Each line below from the one containing "28: (467, 220, 36.19)" through the one containing "28: (468, 228, 35.70)" should be output exactly as it stands, and no other line should appear.

[Information Boundary: Start]

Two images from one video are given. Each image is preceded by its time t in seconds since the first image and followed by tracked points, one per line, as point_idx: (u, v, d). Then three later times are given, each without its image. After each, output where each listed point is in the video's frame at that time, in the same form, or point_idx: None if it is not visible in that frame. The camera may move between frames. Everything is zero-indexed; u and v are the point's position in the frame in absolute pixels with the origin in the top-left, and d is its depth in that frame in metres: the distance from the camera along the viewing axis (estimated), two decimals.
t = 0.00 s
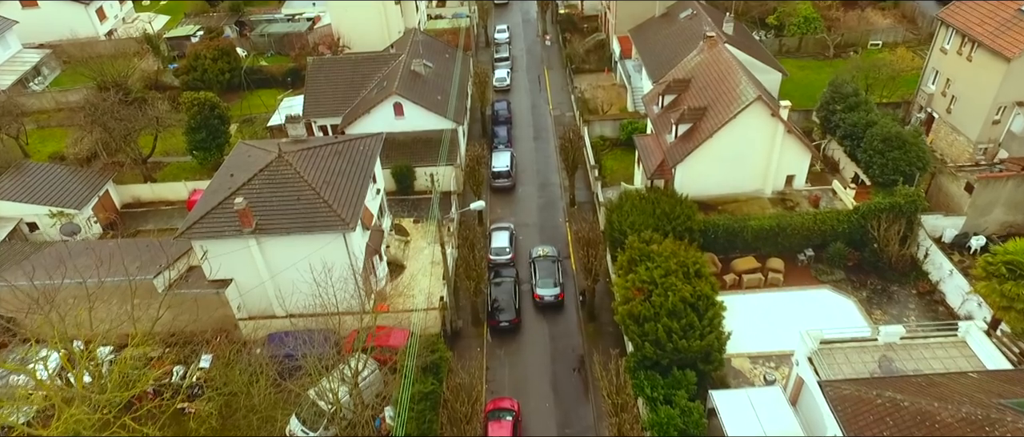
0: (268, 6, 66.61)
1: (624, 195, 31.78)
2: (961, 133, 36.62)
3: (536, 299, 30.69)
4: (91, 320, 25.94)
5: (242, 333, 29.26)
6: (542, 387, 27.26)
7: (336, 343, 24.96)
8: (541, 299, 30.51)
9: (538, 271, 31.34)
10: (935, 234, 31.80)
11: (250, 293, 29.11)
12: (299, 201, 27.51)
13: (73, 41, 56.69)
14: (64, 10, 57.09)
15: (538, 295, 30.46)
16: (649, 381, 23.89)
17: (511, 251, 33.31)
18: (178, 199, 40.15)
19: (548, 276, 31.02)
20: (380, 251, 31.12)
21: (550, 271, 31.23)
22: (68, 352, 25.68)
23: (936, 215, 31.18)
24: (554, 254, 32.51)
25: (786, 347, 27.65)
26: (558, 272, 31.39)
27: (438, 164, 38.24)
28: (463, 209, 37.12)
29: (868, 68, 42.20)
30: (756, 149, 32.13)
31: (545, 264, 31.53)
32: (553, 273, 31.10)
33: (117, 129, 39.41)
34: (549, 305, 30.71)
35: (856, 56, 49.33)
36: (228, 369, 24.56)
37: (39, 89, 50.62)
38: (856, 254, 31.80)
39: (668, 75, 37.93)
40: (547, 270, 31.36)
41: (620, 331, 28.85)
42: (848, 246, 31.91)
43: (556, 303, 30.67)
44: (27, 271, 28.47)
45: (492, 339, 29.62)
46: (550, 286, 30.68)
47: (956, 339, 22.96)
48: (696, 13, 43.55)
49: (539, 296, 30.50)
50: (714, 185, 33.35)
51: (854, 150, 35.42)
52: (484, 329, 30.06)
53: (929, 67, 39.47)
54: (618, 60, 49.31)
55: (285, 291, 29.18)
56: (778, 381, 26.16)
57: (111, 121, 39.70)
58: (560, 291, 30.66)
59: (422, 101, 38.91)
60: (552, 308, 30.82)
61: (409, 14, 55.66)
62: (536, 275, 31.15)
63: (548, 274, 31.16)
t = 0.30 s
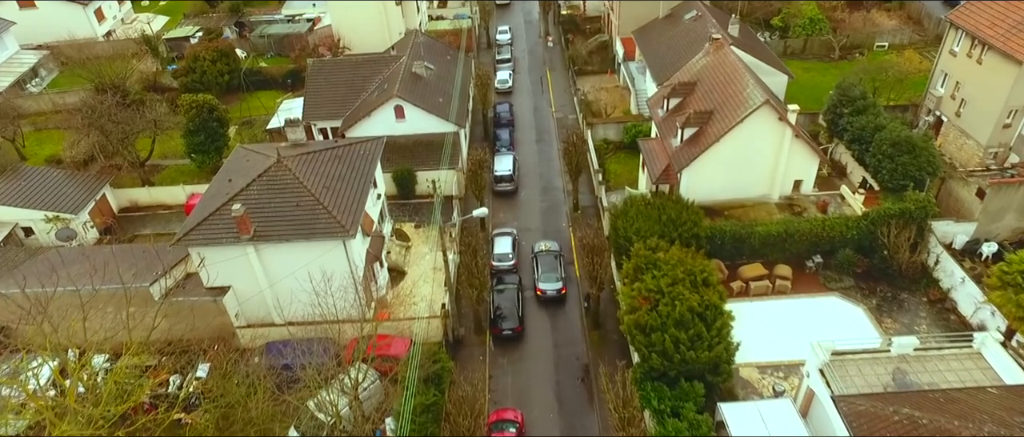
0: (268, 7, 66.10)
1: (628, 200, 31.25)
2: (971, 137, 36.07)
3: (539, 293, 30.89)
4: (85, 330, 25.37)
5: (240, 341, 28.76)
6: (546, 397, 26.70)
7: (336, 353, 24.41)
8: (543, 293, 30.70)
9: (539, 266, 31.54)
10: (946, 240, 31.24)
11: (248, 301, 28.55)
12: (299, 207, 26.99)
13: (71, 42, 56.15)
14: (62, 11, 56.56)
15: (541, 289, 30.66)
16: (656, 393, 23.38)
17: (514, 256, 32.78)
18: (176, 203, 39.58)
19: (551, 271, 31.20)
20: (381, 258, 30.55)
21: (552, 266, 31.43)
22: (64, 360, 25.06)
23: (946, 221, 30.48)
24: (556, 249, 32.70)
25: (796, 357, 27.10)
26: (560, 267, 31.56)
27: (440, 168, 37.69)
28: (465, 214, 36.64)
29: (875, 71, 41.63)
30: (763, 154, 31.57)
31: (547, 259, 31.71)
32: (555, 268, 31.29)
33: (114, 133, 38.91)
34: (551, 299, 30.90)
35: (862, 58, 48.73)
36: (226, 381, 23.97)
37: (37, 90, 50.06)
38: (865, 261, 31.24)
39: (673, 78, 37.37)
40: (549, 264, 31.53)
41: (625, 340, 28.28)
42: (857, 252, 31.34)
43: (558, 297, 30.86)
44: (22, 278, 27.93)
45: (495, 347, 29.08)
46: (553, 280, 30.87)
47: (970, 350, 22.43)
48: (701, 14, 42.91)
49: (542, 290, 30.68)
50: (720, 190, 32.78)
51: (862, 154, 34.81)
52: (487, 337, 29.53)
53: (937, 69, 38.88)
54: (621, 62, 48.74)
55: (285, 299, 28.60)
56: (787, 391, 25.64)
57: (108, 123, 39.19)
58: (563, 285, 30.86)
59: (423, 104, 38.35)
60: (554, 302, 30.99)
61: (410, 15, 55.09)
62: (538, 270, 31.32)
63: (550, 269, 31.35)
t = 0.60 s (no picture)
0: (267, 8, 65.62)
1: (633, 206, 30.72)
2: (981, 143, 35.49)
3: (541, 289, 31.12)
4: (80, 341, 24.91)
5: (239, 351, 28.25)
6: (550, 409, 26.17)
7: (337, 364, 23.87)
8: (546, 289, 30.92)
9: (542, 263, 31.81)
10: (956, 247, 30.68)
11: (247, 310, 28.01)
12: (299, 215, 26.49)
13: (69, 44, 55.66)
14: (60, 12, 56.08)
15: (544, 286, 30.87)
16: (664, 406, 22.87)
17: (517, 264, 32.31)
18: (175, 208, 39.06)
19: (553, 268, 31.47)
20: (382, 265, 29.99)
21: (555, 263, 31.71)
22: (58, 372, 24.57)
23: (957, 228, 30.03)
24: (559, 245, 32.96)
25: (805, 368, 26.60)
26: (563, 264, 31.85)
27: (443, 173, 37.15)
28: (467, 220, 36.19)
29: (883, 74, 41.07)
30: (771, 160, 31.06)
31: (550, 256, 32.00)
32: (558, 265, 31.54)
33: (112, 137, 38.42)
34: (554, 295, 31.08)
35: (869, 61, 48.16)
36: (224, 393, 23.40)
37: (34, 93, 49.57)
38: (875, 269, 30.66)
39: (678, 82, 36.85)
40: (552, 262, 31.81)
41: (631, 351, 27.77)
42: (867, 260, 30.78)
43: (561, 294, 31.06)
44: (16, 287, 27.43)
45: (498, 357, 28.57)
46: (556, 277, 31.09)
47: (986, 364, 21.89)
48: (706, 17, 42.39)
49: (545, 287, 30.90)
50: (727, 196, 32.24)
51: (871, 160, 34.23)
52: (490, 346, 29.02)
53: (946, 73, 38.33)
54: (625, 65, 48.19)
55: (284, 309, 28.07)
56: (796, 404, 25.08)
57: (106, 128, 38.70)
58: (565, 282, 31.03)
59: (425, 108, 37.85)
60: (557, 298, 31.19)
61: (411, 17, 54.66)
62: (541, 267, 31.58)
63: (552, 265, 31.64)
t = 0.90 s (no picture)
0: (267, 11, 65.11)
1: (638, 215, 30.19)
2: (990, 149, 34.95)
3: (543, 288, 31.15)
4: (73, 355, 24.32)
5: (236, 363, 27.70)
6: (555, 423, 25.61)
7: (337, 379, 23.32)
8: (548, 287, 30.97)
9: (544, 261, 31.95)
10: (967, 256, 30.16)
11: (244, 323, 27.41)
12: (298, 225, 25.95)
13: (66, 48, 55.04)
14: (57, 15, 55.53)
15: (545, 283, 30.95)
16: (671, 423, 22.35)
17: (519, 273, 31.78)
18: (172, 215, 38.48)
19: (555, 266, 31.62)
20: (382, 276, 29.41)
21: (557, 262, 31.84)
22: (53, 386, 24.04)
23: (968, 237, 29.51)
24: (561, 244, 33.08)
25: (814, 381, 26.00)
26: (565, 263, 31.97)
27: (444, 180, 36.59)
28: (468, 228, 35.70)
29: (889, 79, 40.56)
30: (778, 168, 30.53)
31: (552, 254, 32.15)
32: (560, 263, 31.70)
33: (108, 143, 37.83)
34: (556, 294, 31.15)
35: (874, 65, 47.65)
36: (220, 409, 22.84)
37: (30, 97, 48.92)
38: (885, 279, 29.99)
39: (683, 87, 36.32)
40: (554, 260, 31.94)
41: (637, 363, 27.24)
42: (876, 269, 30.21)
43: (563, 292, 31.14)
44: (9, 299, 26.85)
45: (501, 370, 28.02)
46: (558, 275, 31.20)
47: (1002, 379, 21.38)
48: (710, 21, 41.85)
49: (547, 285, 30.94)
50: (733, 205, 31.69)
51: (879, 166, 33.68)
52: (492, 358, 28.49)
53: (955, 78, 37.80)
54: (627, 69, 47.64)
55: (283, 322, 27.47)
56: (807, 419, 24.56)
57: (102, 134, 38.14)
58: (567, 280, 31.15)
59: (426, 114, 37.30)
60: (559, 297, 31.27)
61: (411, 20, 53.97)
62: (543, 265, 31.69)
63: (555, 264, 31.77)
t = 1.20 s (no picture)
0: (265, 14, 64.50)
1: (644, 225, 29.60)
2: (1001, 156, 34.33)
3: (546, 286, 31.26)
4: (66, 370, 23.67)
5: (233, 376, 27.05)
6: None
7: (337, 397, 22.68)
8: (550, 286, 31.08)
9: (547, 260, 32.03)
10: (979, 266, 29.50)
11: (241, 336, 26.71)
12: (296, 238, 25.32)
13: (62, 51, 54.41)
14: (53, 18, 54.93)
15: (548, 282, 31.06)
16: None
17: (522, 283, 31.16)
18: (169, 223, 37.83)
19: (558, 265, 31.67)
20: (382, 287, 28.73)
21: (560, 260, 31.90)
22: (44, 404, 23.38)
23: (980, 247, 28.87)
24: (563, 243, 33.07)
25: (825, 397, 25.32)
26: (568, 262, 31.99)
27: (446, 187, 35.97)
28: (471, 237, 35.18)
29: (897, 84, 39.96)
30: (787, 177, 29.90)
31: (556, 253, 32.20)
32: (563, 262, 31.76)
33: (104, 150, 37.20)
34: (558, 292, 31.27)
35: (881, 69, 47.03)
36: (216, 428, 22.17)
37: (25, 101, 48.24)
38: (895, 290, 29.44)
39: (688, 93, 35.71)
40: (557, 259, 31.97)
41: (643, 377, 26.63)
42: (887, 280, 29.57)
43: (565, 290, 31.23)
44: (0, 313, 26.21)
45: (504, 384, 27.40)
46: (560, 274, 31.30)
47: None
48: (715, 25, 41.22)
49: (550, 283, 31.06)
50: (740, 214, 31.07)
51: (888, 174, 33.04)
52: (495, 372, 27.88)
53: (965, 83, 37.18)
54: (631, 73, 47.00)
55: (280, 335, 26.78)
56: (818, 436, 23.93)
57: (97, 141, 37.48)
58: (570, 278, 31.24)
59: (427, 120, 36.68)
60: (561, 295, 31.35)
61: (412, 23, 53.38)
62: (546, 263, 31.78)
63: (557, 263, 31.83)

[Information Boundary: End]
[Information Boundary: Start]

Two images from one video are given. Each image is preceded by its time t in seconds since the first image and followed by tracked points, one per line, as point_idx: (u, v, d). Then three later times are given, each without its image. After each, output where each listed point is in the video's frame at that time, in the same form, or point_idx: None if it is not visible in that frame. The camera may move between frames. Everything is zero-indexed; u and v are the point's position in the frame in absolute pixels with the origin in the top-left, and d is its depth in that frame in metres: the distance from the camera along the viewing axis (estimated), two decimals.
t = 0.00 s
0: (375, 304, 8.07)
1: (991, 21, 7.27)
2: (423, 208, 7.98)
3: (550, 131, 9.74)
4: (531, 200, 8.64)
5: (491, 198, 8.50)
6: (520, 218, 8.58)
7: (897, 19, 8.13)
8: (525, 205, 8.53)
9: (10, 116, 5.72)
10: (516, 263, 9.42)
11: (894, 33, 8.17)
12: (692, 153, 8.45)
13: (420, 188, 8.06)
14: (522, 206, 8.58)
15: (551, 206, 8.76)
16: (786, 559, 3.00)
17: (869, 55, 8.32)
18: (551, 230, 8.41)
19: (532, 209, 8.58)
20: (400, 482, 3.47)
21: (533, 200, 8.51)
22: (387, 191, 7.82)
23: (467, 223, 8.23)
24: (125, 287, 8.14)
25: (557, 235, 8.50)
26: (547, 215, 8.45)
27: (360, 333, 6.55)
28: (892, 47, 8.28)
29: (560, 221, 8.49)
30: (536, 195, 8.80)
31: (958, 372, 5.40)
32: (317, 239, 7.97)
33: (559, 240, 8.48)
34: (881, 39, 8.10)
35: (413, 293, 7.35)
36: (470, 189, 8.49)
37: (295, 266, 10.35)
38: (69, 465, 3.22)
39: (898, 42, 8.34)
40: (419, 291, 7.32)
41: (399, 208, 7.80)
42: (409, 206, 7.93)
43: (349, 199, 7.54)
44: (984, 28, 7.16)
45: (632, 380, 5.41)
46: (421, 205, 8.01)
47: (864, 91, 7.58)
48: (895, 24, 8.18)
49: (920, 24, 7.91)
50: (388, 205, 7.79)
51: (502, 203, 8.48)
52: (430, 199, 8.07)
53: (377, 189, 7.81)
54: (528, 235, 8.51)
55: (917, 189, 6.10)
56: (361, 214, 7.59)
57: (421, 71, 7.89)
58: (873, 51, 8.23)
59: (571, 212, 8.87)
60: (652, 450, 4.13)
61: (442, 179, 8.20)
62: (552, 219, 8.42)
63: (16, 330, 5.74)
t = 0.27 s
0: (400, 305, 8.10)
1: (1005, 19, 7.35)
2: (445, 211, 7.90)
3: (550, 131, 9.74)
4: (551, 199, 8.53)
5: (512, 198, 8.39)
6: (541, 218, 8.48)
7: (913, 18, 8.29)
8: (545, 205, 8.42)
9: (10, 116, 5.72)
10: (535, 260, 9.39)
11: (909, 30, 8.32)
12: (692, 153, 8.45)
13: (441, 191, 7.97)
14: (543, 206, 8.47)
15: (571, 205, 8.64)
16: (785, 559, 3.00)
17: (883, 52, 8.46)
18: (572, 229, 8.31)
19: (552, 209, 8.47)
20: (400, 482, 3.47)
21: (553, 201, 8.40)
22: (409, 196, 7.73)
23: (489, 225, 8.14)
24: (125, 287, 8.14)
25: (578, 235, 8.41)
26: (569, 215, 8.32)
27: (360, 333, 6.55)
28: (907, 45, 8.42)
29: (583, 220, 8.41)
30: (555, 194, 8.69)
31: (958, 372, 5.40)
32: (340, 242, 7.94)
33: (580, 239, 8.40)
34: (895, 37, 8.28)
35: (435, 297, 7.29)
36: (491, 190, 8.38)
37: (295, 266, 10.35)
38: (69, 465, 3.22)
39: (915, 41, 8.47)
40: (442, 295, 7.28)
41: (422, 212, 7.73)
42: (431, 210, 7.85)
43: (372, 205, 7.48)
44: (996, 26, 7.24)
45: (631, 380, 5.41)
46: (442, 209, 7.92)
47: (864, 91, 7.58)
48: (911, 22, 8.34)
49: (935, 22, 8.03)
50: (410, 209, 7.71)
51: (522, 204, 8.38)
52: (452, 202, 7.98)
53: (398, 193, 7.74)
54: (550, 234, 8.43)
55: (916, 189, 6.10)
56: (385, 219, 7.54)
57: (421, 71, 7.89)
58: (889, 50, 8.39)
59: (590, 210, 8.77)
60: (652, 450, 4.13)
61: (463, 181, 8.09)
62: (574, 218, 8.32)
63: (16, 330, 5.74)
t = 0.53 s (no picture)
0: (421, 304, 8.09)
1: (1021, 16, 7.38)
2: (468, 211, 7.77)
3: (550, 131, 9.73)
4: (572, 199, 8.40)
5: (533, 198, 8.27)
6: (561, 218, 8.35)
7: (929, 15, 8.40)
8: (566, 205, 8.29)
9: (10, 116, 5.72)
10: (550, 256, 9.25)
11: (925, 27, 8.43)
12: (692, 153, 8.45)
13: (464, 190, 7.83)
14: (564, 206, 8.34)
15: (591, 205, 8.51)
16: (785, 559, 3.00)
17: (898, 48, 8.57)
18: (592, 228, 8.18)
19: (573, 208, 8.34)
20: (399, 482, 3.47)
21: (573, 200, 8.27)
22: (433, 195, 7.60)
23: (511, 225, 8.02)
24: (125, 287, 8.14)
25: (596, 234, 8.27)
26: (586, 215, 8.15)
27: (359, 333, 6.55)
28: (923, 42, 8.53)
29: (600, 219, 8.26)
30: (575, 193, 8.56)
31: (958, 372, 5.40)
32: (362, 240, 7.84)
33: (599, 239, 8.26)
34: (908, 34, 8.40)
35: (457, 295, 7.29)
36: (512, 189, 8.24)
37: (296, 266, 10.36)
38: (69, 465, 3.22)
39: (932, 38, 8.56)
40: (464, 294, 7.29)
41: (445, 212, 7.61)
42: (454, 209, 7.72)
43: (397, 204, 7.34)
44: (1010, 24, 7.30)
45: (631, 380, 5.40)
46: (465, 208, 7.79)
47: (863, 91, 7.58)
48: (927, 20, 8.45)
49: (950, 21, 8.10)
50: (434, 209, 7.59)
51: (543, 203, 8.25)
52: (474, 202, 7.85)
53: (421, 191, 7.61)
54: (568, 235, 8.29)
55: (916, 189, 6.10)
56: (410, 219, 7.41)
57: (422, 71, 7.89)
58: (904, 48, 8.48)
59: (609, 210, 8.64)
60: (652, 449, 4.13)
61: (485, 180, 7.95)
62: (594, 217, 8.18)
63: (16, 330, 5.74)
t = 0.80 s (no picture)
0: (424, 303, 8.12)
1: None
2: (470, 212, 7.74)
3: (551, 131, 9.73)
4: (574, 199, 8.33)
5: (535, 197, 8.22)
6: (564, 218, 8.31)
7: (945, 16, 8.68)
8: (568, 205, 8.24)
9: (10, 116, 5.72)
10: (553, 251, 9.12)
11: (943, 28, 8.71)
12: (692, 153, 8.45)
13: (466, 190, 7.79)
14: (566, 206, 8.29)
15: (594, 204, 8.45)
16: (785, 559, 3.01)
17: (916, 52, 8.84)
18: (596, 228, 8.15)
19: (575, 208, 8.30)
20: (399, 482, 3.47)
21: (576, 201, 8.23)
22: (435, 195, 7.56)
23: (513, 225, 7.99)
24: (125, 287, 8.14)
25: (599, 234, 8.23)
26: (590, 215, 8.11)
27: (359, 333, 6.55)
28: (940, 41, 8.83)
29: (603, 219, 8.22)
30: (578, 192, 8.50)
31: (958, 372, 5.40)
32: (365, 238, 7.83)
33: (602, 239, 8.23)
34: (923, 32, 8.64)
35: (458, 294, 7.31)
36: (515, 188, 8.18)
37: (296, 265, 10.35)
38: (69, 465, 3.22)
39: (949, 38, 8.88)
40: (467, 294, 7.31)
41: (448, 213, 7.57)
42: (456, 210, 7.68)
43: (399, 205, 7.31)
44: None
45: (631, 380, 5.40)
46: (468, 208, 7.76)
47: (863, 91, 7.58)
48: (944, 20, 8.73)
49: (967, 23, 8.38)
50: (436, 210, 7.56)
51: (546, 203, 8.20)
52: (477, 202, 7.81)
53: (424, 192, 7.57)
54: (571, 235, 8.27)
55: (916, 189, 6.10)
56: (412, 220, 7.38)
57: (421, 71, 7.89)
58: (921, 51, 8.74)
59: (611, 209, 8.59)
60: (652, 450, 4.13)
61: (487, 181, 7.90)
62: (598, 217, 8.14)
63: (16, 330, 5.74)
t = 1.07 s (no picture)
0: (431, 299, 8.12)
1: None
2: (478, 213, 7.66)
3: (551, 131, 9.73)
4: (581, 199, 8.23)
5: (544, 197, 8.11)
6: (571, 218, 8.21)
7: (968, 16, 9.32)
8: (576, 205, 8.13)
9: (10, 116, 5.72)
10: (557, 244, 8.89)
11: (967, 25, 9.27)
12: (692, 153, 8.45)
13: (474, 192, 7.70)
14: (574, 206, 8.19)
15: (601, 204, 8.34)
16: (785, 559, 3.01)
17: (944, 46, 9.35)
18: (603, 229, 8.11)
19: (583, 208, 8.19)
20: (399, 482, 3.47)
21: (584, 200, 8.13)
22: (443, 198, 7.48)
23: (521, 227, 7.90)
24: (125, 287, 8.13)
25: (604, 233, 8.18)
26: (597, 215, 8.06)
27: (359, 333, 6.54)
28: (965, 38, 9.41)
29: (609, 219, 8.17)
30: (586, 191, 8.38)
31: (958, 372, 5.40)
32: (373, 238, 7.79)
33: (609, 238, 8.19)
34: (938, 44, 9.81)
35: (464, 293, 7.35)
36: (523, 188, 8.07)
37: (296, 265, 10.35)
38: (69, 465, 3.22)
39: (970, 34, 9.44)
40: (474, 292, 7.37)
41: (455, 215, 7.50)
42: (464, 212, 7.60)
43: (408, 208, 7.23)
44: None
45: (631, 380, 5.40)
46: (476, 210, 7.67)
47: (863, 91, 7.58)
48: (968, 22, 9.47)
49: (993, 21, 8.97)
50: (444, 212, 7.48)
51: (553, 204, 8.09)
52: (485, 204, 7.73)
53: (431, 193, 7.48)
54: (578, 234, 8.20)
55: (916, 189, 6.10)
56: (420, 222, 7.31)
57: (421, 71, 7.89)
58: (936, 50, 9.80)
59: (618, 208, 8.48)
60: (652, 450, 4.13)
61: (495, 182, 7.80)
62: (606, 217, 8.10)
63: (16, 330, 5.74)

[Information Boundary: End]

**Your response:**
28: (467, 220, 36.19)
29: (883, 74, 41.07)
30: (771, 160, 31.06)
31: (550, 256, 32.00)
32: (558, 265, 31.54)
33: (112, 137, 38.42)
34: (554, 295, 31.08)
35: (869, 61, 48.16)
36: (224, 393, 23.40)
37: (34, 93, 49.57)
38: (875, 269, 30.66)
39: (678, 82, 36.85)
40: (552, 262, 31.81)
41: (631, 351, 27.77)
42: (867, 260, 30.78)
43: (561, 294, 31.06)
44: (16, 287, 27.43)
45: (498, 357, 28.57)
46: (556, 277, 31.09)
47: (986, 364, 21.89)
48: (706, 17, 42.39)
49: (545, 287, 30.90)
50: (727, 196, 32.24)
51: (871, 160, 34.23)
52: (490, 346, 29.02)
53: (946, 73, 38.33)
54: (625, 65, 48.19)
55: (284, 309, 28.07)
56: (796, 404, 25.08)
57: (106, 128, 38.70)
58: (565, 282, 31.03)
59: (425, 108, 37.85)
60: (557, 298, 31.19)
61: (411, 17, 54.66)
62: (541, 267, 31.58)
63: (552, 265, 31.64)
t = 0.90 s (no picture)
0: (267, 11, 65.11)
1: (638, 215, 30.19)
2: (990, 149, 34.95)
3: (543, 288, 31.15)
4: (73, 355, 24.32)
5: (236, 363, 27.70)
6: (555, 423, 25.61)
7: (337, 379, 23.32)
8: (548, 287, 30.97)
9: (544, 261, 31.95)
10: (967, 256, 30.16)
11: (244, 323, 27.41)
12: (298, 225, 25.95)
13: (66, 48, 55.04)
14: (57, 15, 55.53)
15: (545, 283, 30.95)
16: (671, 423, 22.35)
17: (519, 273, 31.78)
18: (172, 215, 38.48)
19: (555, 266, 31.62)
20: (382, 276, 29.41)
21: (557, 262, 31.84)
22: (53, 386, 24.04)
23: (968, 237, 29.51)
24: (561, 244, 33.08)
25: (814, 381, 26.00)
26: (565, 263, 31.97)
27: (444, 180, 36.59)
28: (468, 228, 35.70)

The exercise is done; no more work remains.